Exercise:
An exact repetition of every entry, with no images, is the required answer.

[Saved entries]
---*---

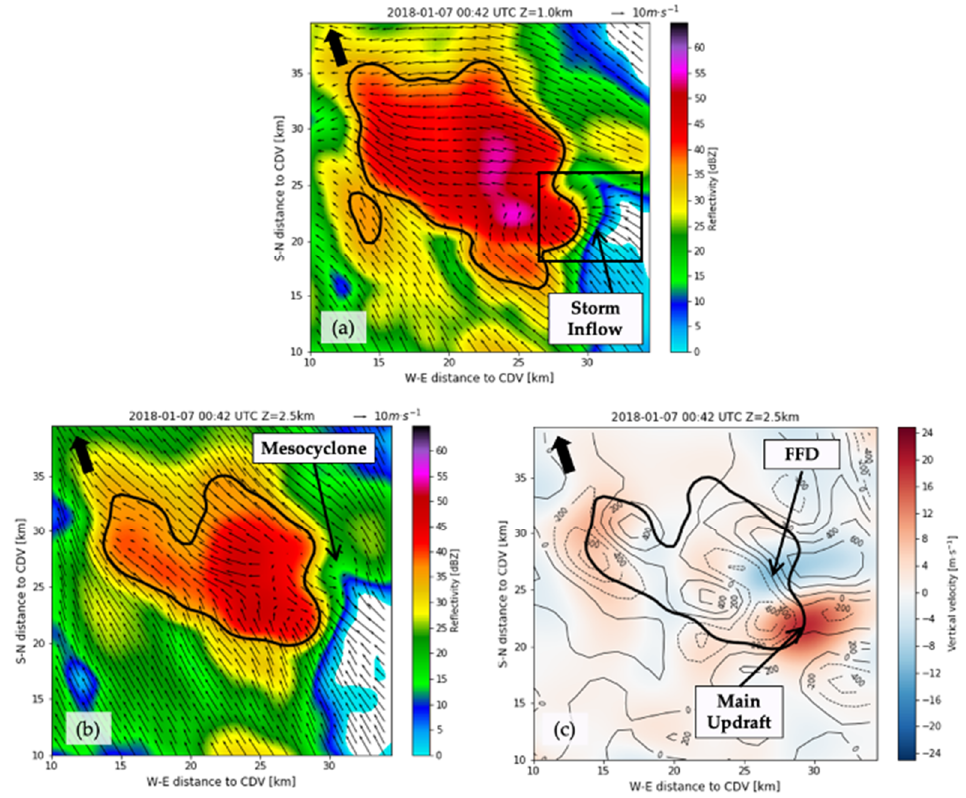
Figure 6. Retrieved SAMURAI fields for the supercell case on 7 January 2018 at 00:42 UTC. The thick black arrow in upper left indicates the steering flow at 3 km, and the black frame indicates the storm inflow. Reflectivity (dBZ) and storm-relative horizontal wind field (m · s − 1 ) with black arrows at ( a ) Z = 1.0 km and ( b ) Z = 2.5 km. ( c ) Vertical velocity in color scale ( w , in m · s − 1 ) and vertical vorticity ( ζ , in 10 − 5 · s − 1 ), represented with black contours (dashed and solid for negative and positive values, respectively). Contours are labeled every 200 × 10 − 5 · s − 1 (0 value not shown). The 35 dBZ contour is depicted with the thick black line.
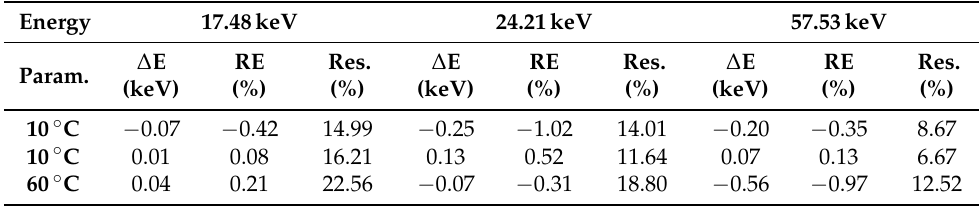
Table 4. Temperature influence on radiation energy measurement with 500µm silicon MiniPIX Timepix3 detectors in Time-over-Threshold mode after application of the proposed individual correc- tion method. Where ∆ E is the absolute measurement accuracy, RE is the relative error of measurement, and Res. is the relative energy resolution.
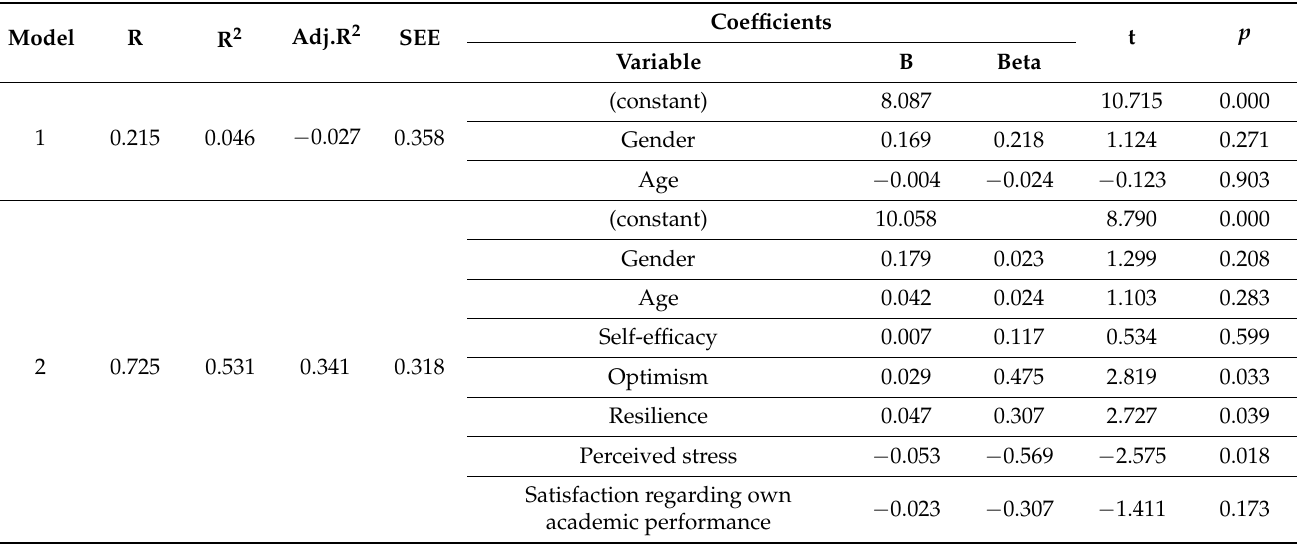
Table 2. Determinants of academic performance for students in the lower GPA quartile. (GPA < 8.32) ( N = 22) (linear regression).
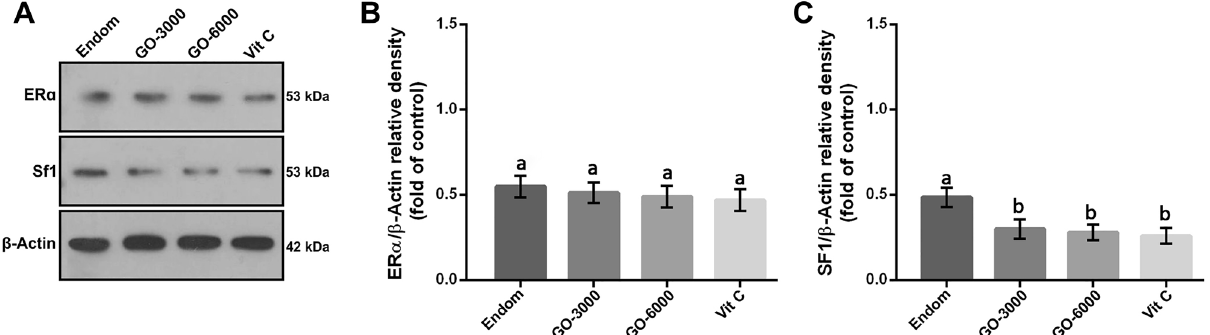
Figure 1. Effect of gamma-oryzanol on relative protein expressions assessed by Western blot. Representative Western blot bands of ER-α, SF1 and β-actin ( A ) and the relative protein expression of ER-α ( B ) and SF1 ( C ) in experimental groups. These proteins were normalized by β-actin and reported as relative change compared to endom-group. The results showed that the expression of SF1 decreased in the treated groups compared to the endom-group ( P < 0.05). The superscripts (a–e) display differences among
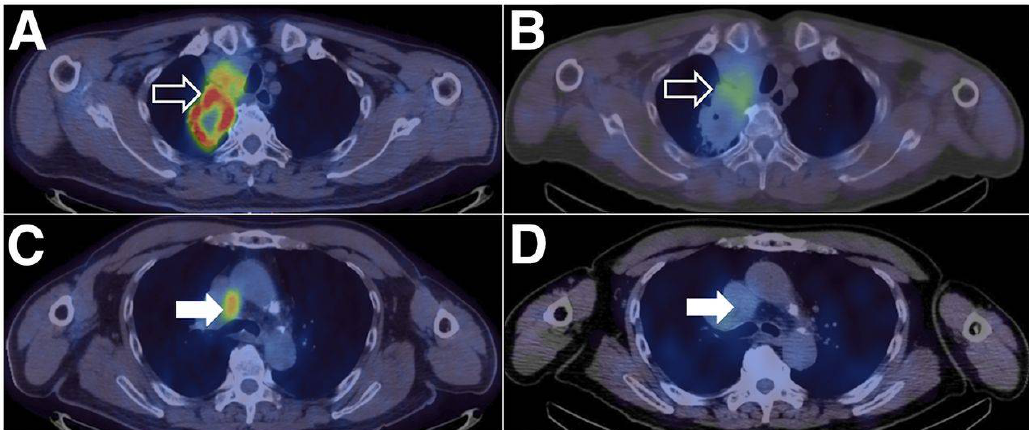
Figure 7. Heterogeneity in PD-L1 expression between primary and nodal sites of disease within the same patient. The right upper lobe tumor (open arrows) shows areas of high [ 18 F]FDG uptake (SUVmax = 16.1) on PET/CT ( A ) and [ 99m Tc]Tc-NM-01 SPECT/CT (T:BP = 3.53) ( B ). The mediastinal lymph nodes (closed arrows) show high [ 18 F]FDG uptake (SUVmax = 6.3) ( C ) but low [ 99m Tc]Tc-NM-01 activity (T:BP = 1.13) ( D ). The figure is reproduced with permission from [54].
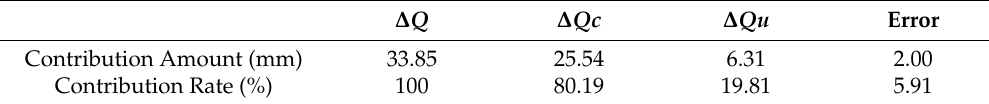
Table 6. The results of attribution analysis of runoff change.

---*---

Reply to the exercise:
Figure 6. Retrieved SAMURAI fields for the supercell case on 7 January 2018 at 00:42 UTC. The thick black arrow in upper left indicates the steering flow at 3 km, and the black frame indicates the storm inflow. Reflectivity (dBZ) and storm-relative horizontal wind field (m · s − 1 ) with black arrows at ( a ) Z = 1.0 km and ( b ) Z = 2.5 km. ( c ) Vertical velocity in color scale ( w , in m · s − 1 ) and vertical vorticity ( ζ , in 10 − 5 · s − 1 ), represented with black contours (dashed and solid for negative and positive values, respectively). Contours are labeled every 200 × 10 − 5 · s − 1 (0 value not shown). The 35 dBZ contour is depicted with the thick black line.
Table 4. Temperature influence on radiation energy measurement with 500µm silicon MiniPIX Timepix3 detectors in Time-over-Threshold mode after application of the proposed individual correc- tion method. Where ∆ E is the absolute measurement accuracy, RE is the relative error of measurement, and Res. is the relative energy resolution.
Table 2. Determinants of academic performance for students in the lower GPA quartile. (GPA < 8.32) ( N = 22) (linear regression).
Figure 1. Effect of gamma-oryzanol on relative protein expressions assessed by Western blot. Representative Western blot bands of ER-α, SF1 and β-actin ( A ) and the relative protein expression of ER-α ( B ) and SF1 ( C ) in experimental groups. These proteins were normalized by β-actin and reported as relative change compared to endom-group. The results showed that the expression of SF1 decreased in the treated groups compared to the endom-group ( P < 0.05). The superscripts (a–e) display differences among
Figure 7. Heterogeneity in PD-L1 expression between primary and nodal sites of disease within the same patient. The right upper lobe tumor (open arrows) shows areas of high [ 18 F]FDG uptake (SUVmax = 16.1) on PET/CT ( A ) and [ 99m Tc]Tc-NM-01 SPECT/CT (T:BP = 3.53) ( B ). The mediastinal lymph nodes (closed arrows) show high [ 18 F]FDG uptake (SUVmax = 6.3) ( C ) but low [ 99m Tc]Tc-NM-01 activity (T:BP = 1.13) ( D ). The figure is reproduced with permission from [54].
Table 6. The results of attribution analysis of runoff change.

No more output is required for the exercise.